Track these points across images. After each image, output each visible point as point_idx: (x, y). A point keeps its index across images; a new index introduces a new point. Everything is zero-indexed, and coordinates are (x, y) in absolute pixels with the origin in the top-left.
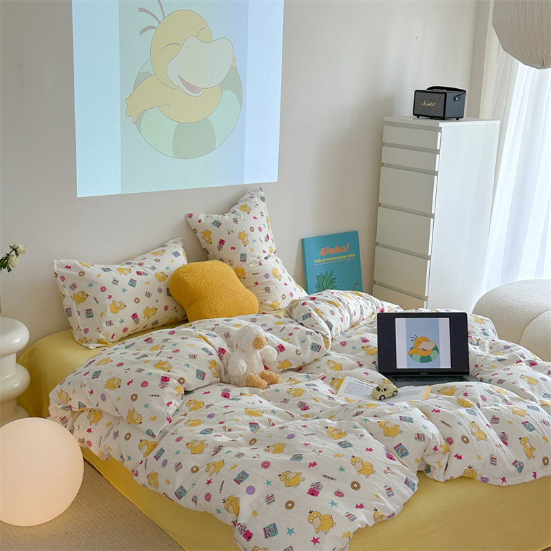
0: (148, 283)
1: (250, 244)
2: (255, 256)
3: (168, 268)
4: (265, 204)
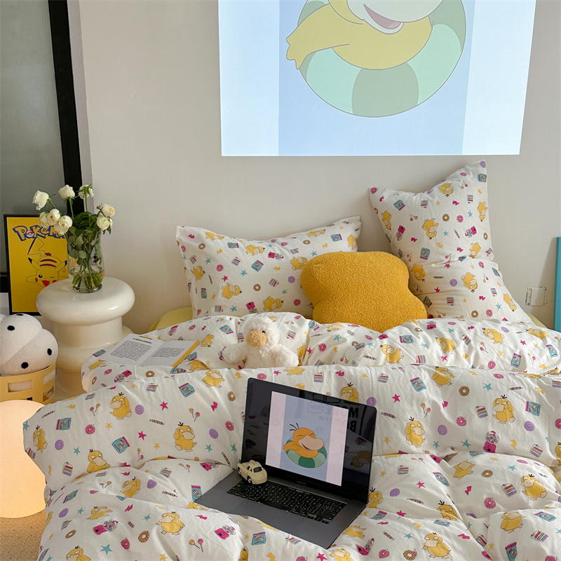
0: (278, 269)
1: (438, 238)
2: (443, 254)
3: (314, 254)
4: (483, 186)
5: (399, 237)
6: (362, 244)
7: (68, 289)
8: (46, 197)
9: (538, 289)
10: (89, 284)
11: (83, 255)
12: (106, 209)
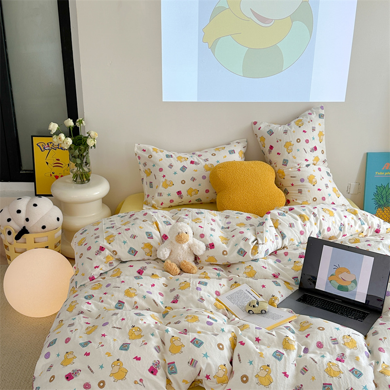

What to produce: The entries must be written out again unchanged. Images are to be left out.

Response:
Track these points across images. After each image, output each visible point as point_idx: (x, y). A point keeps its index across images; a new index introduces a new point. Everything is zero-indexed, and coordinates are (x, y) in absolute pixels with the origin in the top-left.
0: (148, 283)
1: (250, 244)
2: (255, 256)
3: (168, 268)
4: (265, 204)
0: (278, 269)
1: (438, 238)
2: (443, 254)
3: (314, 254)
4: (483, 186)
5: (399, 237)
6: (362, 244)
7: (68, 289)
8: (46, 197)
9: (538, 289)
10: (89, 284)
11: (83, 255)
12: (106, 209)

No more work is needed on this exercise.